# Seiko Titanium Strap 5M62



## m1n1man (Feb 7, 2010)

Hi there

can anyone advise me where I can buy a new titanium watch strap/bracelet for a seiko titanium 5M62 0AM0. The only markings I can see on the strap are 33 H8.K.I The original one clearly has a design fault!!

Ian


----------



## SEIKO7A38 (Feb 12, 2009)

m1n1man said:


> Can anyone advise me where I can buy a new titanium watch strap/bracelet for a seiko titanium 5M62 0AM0.


So your 5M62-0AMO is one of these 2 versions ?



















m1n1man said:


> The only markings I can see on the strap are 33 H8.K.I


If so, then the Seiko part number for a replacement bracelet is *33H8WM*.

Seiko Australia (whose database I got the information from) are showing 'in stock', so they're still available.

You could try ordering from Seiko in UK (waste of a phone call, IMHO  )....

Or go through one of the Oz wholesale Seiko distributors, like Smith & Smith: http://www.smithnsmith.com.au/


----------



## m1n1man (Feb 7, 2010)

SEIKO7A38Fan said:


> m1n1man said:
> 
> 
> > Can anyone advise me where I can buy a new titanium watch strap/bracelet for a seiko titanium 5M62 0AM0.
> ...


----------



## m1n1man (Feb 7, 2010)

m1n1man said:


> SEIKO7A38Fan said:
> 
> 
> > m1n1man said:
> ...


Thanks for your help.
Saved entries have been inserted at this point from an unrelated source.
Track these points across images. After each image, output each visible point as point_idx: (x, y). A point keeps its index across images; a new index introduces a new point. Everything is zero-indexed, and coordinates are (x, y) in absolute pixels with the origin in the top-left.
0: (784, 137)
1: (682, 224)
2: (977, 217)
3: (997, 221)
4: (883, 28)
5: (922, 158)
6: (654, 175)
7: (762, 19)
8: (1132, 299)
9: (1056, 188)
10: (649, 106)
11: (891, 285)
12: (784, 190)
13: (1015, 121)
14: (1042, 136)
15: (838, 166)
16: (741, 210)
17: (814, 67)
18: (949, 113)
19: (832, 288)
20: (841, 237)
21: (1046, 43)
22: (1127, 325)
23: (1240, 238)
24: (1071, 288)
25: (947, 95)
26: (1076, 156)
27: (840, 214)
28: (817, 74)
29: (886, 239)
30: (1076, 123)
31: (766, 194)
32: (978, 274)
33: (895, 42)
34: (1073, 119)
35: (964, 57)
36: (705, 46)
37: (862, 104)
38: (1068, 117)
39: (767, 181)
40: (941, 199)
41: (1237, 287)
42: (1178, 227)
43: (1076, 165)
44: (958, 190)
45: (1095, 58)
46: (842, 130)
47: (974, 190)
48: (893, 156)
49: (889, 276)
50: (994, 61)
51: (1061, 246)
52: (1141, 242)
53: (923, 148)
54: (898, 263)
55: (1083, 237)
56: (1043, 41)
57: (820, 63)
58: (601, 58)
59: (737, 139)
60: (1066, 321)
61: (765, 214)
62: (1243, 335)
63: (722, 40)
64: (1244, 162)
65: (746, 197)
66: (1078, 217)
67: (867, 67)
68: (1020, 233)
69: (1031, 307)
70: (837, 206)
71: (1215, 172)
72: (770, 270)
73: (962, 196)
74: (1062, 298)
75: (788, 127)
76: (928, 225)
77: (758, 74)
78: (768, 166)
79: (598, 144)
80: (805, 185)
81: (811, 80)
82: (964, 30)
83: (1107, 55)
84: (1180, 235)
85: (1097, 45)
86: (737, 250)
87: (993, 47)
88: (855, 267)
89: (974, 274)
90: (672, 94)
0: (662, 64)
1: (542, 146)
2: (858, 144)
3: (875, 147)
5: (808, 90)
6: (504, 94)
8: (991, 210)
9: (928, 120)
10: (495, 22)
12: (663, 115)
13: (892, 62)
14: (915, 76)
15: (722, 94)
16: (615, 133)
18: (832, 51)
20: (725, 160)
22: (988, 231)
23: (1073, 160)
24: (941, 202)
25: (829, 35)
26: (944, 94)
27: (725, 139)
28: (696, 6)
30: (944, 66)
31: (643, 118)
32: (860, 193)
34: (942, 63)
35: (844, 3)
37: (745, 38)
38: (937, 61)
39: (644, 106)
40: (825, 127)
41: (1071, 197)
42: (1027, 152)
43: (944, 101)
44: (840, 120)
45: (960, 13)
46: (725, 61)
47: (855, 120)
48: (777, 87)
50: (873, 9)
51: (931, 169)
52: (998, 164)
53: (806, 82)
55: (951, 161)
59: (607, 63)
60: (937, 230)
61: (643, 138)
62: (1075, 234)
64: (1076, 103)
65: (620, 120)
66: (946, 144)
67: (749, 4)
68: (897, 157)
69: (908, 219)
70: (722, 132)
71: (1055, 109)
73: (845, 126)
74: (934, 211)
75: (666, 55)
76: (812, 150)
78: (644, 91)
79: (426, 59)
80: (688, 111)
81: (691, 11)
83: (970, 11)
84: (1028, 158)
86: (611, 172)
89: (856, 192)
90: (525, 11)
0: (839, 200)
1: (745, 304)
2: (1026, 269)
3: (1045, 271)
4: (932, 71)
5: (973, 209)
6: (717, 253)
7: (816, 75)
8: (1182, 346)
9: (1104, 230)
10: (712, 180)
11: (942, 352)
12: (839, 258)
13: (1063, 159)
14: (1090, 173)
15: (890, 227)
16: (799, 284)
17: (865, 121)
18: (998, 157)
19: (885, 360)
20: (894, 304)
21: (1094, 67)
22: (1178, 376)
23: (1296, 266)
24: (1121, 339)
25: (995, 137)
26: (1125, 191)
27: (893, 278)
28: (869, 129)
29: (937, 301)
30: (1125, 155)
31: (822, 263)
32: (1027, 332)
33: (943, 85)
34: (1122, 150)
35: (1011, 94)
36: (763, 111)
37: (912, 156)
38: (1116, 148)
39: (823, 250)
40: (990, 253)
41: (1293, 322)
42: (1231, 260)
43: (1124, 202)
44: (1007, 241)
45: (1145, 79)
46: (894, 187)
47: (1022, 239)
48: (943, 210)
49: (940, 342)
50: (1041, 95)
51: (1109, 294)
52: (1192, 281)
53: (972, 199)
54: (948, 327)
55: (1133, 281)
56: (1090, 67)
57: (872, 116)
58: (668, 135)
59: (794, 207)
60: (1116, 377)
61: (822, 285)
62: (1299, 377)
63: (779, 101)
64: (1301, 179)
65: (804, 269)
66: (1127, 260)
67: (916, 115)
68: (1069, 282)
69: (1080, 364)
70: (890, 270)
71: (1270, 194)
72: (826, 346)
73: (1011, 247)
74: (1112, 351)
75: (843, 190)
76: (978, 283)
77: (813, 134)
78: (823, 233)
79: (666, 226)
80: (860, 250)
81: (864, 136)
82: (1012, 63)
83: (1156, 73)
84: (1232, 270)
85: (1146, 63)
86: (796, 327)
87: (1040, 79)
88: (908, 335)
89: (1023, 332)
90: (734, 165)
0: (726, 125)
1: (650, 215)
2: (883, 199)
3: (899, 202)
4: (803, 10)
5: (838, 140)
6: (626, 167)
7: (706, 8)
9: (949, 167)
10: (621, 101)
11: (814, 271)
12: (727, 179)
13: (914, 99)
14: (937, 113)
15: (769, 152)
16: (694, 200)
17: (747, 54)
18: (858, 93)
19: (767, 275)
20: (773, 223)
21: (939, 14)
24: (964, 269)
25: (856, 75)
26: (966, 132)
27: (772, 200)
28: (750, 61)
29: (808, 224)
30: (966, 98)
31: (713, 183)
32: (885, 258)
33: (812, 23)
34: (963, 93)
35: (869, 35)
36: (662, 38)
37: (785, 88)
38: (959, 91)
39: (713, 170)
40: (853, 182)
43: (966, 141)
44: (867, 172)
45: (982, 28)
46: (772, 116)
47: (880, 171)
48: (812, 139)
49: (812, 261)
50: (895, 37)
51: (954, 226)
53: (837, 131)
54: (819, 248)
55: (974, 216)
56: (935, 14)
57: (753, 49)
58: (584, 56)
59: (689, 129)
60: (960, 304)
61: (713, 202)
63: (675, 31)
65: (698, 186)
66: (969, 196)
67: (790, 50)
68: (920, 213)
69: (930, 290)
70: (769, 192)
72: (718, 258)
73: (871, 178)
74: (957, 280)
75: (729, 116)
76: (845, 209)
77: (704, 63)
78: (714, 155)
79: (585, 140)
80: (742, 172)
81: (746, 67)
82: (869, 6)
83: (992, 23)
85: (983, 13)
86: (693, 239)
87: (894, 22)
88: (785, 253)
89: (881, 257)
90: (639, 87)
I will try the options you have suggested. In the meantime I have identified an American company who appear to have the strap at $79 plus postage is that about correct? It is only the clasp mechanism I am after is it possible to buy that seperately in the Uk to avoid heavy postal costs/

Ian


----------



## SEIKO7A38 (Feb 12, 2009)

m1n1man said:


> > If so, then the Seiko part number for a replacement bracelet is *33H8WM*.
> 
> 
> *It is only the clasp mechanism I am after* is it possible to buy that seperately in the UK to avoid heavy postal costs.


You should have said that in the first place. 

The Seiko p/n for the clasp assembly (described simply as 'Buckle') is *33H8WM-BK*.

Again, Seiko Australia are showing this p/n in stock.

Alternatively, if you're not bothered about originality ....

Cousins UK offer a range of generic (unbranded) bracelet clasps - in both Stainless and Titanium, in many widths and styles.

See: http://www.cousinsuk.com/catalog/10/0/1999.aspx

You could adapt one of them (involving a little work with a jeweller's file or Dremel moto-tool) to make it fit your bracelet.


----------